All memory access latency MUST be modeled explicitly via graph traversal.
No implicit translation or hidden latency is allowed.
---
## 2. Model Concepts
### 2.1 Graph Execution Model
- Nodes represent modeled components (PE blocks, NoC routers,
HBM controllers, IO components, etc.).
- Directed edges represent interconnect links with latency and bandwidth attributes.
- Execution model:
- a node receives a request,
- incurs node or service latency,
- emits the request to the next hop via a link,
- repeats until the destination service completes.
---
### 2.2 Routing
Routing MAY be implemented as:
- policy-based routing (code-driven),
- routing tables (config-driven),
- topology-driven routing (e.g., mesh XY),
- or a hybrid approach.
Routing MUST:
- consume decoded address domains or explicit placement tags,
- operate only on explicit topology connectivity,
- remain deterministic.
Kernel execution requests reference tensors via PA shard mappings.
Each shard explicitly identifies its target PE, allowing IO_CPU to
deterministically fan-out execution without relying on PA decoding.
---
## 3. Inputs and Identity
### 3.1 Node Identity Scheme
Nodes MUST have stable, parsable identifiers sufficient for domain inference
and trace-based debugging.
Example patterns:
- `tray.host_cpu`
- `sip{S}.io{I}.pcie_ep`
- `sip{S}.cube{C}.fabric`
- `sip{S}.cube{C}.pe{P}`
- `sip{S}.cube{C}.hbm_ctrl`
---
### 3.2 Link Specifications
A link MAY include:
- fixed latency (ns),
- bandwidth (GB/s) for serialization latency,
- optional capacity for contention modeling.
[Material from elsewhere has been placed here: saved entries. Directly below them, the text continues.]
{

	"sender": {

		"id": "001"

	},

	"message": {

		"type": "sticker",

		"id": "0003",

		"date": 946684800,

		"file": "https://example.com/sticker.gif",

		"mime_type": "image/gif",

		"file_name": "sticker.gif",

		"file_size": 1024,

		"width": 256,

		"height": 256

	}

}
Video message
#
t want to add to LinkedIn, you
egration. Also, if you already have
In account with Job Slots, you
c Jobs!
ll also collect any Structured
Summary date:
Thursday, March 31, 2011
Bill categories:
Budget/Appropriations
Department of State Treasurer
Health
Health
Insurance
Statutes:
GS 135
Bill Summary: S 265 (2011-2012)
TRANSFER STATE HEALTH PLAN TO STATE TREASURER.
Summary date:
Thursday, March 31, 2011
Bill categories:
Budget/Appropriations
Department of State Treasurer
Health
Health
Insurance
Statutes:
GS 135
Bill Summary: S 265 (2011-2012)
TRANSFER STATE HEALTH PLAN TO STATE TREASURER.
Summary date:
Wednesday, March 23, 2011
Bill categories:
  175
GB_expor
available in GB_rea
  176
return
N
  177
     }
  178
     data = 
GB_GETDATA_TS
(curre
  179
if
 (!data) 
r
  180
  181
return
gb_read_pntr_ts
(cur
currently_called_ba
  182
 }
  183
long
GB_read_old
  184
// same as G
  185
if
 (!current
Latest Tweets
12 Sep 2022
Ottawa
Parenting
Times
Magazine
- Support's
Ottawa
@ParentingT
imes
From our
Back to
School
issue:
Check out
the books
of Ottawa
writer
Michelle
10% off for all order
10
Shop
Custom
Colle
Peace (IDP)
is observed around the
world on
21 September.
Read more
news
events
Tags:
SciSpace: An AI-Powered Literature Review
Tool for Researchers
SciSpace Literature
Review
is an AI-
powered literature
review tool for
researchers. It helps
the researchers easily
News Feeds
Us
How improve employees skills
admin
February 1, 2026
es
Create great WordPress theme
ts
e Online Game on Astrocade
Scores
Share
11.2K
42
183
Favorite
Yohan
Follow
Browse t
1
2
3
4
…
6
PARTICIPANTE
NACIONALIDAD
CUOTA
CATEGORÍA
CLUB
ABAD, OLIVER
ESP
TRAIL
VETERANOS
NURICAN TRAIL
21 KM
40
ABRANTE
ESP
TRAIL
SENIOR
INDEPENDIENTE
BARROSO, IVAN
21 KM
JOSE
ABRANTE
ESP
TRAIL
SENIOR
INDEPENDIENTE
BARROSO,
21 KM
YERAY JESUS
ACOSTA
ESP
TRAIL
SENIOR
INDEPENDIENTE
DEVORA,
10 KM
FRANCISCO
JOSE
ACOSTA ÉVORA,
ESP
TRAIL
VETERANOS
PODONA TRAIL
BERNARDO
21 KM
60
Topology builders MUST ensure:
- required links exist,
- link parameters are consistent with topology intent.
---
## 4. Output, Debuggability, and Diagrams
The simulator MUST provide:
- per-request hop-by-hop traces with timestamps,
- clear error messages for missing connectivity
(e.g., "no link for A → B"),
- reproducible, inspectable representations of the modeled system.
Diagrams are **derived artifacts** of the simulator model:
- They MUST be generatable from the **compiled topology** and **distance metadata**
used by execution and routing.
- Generation MAY be performed lazily or cached by the implementation,
as long as outputs remain consistent with the compiled topology.
Diagram abstraction levels and distance-aware layout rules are defined in ADR-0005.
Automatic diagram generation and output conventions are defined in ADR-0006.
By default, generated diagrams are written under:
- `docs/diagrams/`
---
## 5. Non-Goals (for now)
The following are explicitly out of scope:
- cycle-accurate microarchitecture modeling,
- detailed cache coherence protocols,
- full PCIe / CXL protocol correctness.
These MAY be layered later via additional components and policies.
---
## 6. Decision Boundaries
- SPEC.md defines architectural intent and invariants.
- Code implements SPEC and MUST NOT introduce hidden invariants.
- Tests validate SPEC-defined behavior and MUST NOT encode fixed topology assumptions.
- ADRs record non-trivial architectural decisions and MUST be referenced when relevant.